How to plot CCDF graph on a logarithmic scale?

2020-07-30 02:03发布

问题:

I want to plot a CCDF graph for some of my simulated power-law tail data on a log-log axis, below is my R code of plotting a CCDF graph on a normal axis, I used the code on the link: (How to plot a CCDF gragh?)

> load("fakedata500.Rda")
> x<-fakedata500
> f<-ecdf(x)
> f
Empirical CDF 
Call: ecdf(x)
 x[1:500] = 0.50174, 0.50307, 0.50383,  ..., 81.674, 140.63
> plot(f)

Below is the ECDF graph:

> plot(sort(x), 1-f(sort(x)), type="s", lwd=1)

and this command gives me the CCDF graph:

However, I would like to plot my CCDF graph on a log-log axis to produce a graph like the picture below: (graph from "Minimizing errors in identifying Lévy flight behaviour of organisms.")

Is there a way to do it in R?

If so, how to do a linear regression on the CCDF graph as well? I have tried using command below but that just not working for me.

a<-plot(sort(x), 1-f(sort(x)), type="s", lwd=1)
> a
NULL
> res=lm(a)
Error in terms.formula(formula, data = data) : 
  argument is not a valid model

Much appreciate.


UPDATE:

I used the code given by @BondedDust and successfully generated a CCDF graph:

(plot(sort(x) , 1-ecdf(x)(sort(x) ), log="xy"))
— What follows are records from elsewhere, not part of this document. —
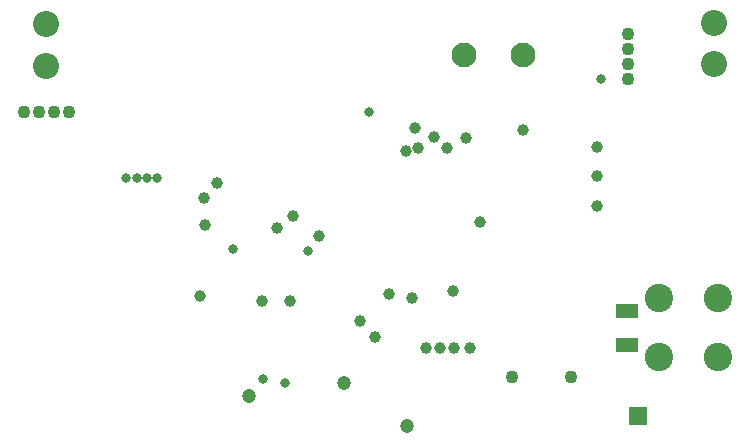
<source format=gbs>
G04*
G04 #@! TF.GenerationSoftware,Altium Limited,Altium Designer,23.7.1 (13)*
G04*
G04 Layer_Color=16711935*
%FSLAX25Y25*%
%MOIN*%
G70*
G04*
G04 #@! TF.SameCoordinates,F4DCA568-12CF-4C60-A2D5-0128ED73B792*
G04*
G04*
G04 #@! TF.FilePolarity,Negative*
G04*
G01*
G75*
%ADD46R,0.05906X0.05906*%
%ADD51R,0.07480X0.04921*%
%ADD75C,0.04331*%
%ADD76C,0.09461*%
%ADD77C,0.08674*%
%ADD78C,0.08268*%
%ADD79C,0.03162*%
%ADD80C,0.03950*%
%ADD81C,0.04737*%
D46*
X215551Y9843D02*
D03*
D51*
X211811Y33268D02*
D03*
Y44685D02*
D03*
D75*
X212205Y137008D02*
D03*
Y132008D02*
D03*
Y127027D02*
D03*
Y122008D02*
D03*
X173622Y22835D02*
D03*
X193307D02*
D03*
X26004Y111024D02*
D03*
X21004D02*
D03*
X16024D02*
D03*
X11004D02*
D03*
D76*
X242126Y49213D02*
D03*
Y29528D02*
D03*
X222441D02*
D03*
Y49213D02*
D03*
D77*
X240908Y140713D02*
D03*
Y126933D02*
D03*
X18075Y126539D02*
D03*
Y140319D02*
D03*
D78*
X177165Y129921D02*
D03*
X157480D02*
D03*
D79*
X125984Y111221D02*
D03*
X203132Y122029D02*
D03*
X90551Y22047D02*
D03*
X98032Y20866D02*
D03*
X105512Y64764D02*
D03*
X80512Y65551D02*
D03*
X44882Y88976D02*
D03*
X48425D02*
D03*
X51772D02*
D03*
X55118D02*
D03*
D80*
X201772Y79724D02*
D03*
Y89567D02*
D03*
Y99410D02*
D03*
X141345Y105899D02*
D03*
X162992Y74239D02*
D03*
X142307Y99013D02*
D03*
X151950Y99207D02*
D03*
X147644Y102750D02*
D03*
X158287Y102381D02*
D03*
X159449Y32283D02*
D03*
X153946Y51565D02*
D03*
X140176Y49213D02*
D03*
X132677Y50394D02*
D03*
X71063Y73425D02*
D03*
X70866Y82284D02*
D03*
X69685Y49803D02*
D03*
X122835Y41339D02*
D03*
X127953Y36220D02*
D03*
X138170Y98072D02*
D03*
X109055Y69685D02*
D03*
X177165Y105118D02*
D03*
X154331Y32283D02*
D03*
X90158Y48031D02*
D03*
X144882Y32283D02*
D03*
X149606D02*
D03*
X99606Y48031D02*
D03*
X100394Y76378D02*
D03*
X95162Y72554D02*
D03*
X75197Y87402D02*
D03*
D81*
X138386Y6299D02*
D03*
X117520Y20866D02*
D03*
X85827Y16535D02*
D03*
M02*

</source>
Below is the code of how I generated my dataset:

u<-runif(500)
fakedata500<-((2*(1-u))^(-1))

回答1:

Here's another way using quantiles.

library(VGAM)  # for rpareto(...)
set.seed(1)    # for reproducible example
X <- rpareto(1000,location=1,shape=1)
p <- ppoints(100)
par(mfrow=c(1,3))
plot(quantile(X,p=p),p,type="l",ylab="P(X < x)",xlab="x",main="CDF")
plot(quantile(X,p=p),1-p,type="l",ylab="P(X > x)",xlab="x",main="CCDF")
plot(log(quantile(X,p=p)),log(1-p),
     ylab="log[P(X > x)]",xlab="log(x)",main="CCDF: log-log")

And here's the regression.

df  <- data.frame(x=log(1-p),y=log(quantile(X,p=p)))
fit <- lm(y~x,df)
summary(fit)
# ...
# Coefficients:
#              Estimate Std. Error  t value Pr(>|t|)    
# (Intercept)  0.039559   0.007584    5.216 1.02e-06 ***
# x           -0.944380   0.005427 -174.028  < 2e-16 ***
# ---
# Signif. codes:  0 ‘***’ 0.001 ‘**’ 0.01 ‘*’ 0.05 ‘.’ 0.1 ‘ ’ 1
# 
# Residual standard error: 0.05317 on 98 degrees of freedom
# Multiple R-squared:  0.9968,  Adjusted R-squared:  0.9967 
# F-statistic: 3.029e+04 on 1 and 98 DF,  p-value: < 2.2e-16


回答2:

You give no data so no regression output will be attempted, but it should be pretty easy to construct the plot:

plot(sort(x) , 1-ecdf(x)(sort(x) ), log="xy")

You do get a warning because the most extreme point will have ecdf of 1 and 1-1 cannot have a log value at it is omitted. With a random sample of lognormal variable that plot looks like. Alternate labeling of the axis can be done by suppressing axis ticks in the plot call and then adding them with the axis function. This was done with a sample of 500 realizations from the lognormal distribution with default paramaters:



回答3:

You should use the [poweRlaw][1] package for this.

Load the package and generate some data:

library(poweRlaw)
x = rplcon(1000, 1, 2)

Next create a continuous powerlaw object

m = conpl$new(x)

Plot

plot(m)

Estimate the scaling parameter,

p = estimate_pars(m)
m$setPars(p)

and add the fitted line to the plot

lines(m, col=2)

See the package vignettes for more details.

BTW, avoid simple linear regression on estimating the scaling parameter (all assumptions are broken).